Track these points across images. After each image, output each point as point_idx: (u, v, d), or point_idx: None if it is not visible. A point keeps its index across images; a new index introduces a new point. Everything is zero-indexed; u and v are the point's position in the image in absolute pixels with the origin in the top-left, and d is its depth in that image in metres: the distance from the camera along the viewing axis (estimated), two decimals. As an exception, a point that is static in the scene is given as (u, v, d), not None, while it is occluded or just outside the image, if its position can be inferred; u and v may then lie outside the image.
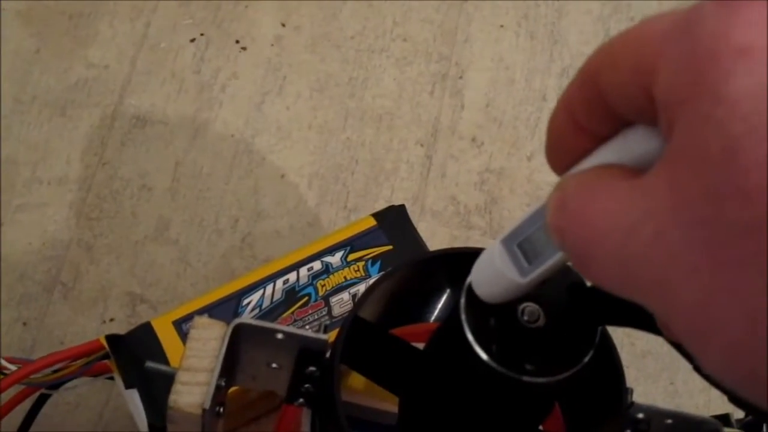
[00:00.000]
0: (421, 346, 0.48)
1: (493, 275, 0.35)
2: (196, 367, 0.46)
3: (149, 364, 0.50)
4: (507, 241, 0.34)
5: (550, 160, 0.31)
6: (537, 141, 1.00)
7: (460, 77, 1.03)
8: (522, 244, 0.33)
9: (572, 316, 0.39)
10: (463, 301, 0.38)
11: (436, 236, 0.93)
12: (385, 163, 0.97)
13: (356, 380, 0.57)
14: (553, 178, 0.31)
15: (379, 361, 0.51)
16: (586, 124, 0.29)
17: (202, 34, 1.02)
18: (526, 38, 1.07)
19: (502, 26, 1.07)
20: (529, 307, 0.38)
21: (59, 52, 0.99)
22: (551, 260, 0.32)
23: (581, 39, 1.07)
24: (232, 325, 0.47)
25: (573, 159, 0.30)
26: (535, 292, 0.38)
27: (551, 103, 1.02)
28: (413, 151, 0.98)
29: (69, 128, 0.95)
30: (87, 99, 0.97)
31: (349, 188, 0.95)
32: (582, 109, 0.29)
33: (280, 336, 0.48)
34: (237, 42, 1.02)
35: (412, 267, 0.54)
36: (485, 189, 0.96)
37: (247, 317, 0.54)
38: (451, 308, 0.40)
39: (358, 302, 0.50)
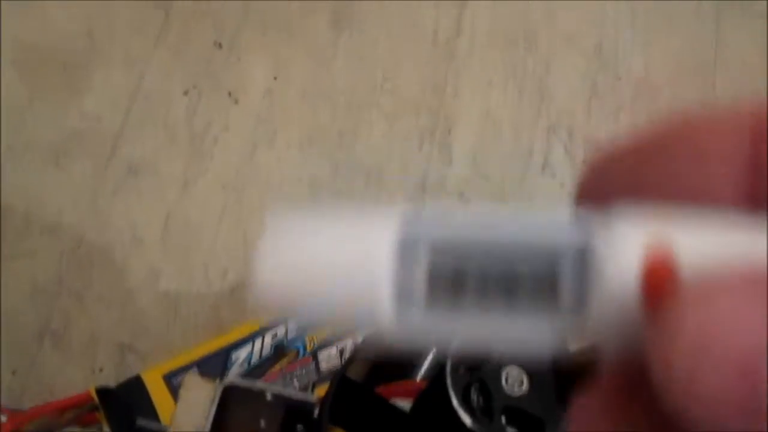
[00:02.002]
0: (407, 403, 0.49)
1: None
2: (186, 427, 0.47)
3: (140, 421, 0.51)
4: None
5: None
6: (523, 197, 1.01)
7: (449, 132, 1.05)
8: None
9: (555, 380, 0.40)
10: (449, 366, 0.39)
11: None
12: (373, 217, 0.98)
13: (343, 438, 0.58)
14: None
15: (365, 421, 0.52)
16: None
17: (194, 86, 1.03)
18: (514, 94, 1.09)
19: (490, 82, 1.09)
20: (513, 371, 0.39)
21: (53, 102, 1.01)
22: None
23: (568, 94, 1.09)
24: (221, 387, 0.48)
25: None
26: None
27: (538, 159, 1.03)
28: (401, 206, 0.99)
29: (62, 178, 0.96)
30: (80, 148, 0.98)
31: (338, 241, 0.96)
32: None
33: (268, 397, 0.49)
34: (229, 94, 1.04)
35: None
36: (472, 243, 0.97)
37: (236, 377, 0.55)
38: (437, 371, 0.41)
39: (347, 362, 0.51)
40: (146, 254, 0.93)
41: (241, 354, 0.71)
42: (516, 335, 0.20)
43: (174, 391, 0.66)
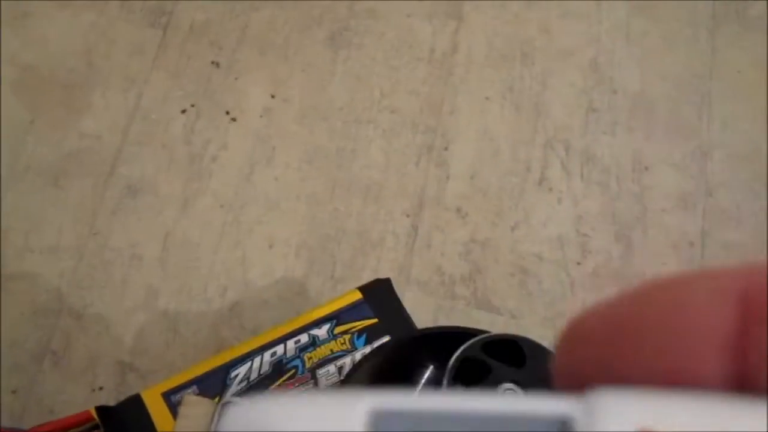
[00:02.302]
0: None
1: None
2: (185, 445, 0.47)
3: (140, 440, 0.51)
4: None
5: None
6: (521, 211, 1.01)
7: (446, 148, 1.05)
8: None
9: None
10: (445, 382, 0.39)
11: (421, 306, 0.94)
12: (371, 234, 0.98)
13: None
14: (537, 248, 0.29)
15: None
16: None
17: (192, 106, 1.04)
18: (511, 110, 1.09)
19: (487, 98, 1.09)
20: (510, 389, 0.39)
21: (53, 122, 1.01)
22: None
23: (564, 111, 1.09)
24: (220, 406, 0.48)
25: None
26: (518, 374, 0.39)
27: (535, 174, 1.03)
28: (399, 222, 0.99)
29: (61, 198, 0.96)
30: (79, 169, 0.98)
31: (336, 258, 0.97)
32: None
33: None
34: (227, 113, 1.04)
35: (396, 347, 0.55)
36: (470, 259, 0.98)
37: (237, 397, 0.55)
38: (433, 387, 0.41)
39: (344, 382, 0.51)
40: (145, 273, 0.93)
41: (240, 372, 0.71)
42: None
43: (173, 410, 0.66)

◆ ◆ ◆

## [ACTIVITY]
Only the lines from the one containing "19: (502, 26, 1.07)" through the one containing "35: (412, 267, 0.54)" are to be retyped, both boundary lines included, with no other material.

## [ANSWER FOR THE TASK]
19: (502, 26, 1.07)
20: (529, 307, 0.38)
21: (59, 52, 0.99)
22: (551, 260, 0.32)
23: (581, 39, 1.07)
24: (232, 325, 0.47)
25: (573, 159, 0.30)
26: (535, 292, 0.38)
27: (551, 103, 1.02)
28: (413, 151, 0.98)
29: (69, 128, 0.95)
30: (87, 99, 0.97)
31: (349, 188, 0.95)
32: (582, 109, 0.29)
33: (280, 336, 0.48)
34: (237, 42, 1.02)
35: (412, 267, 0.54)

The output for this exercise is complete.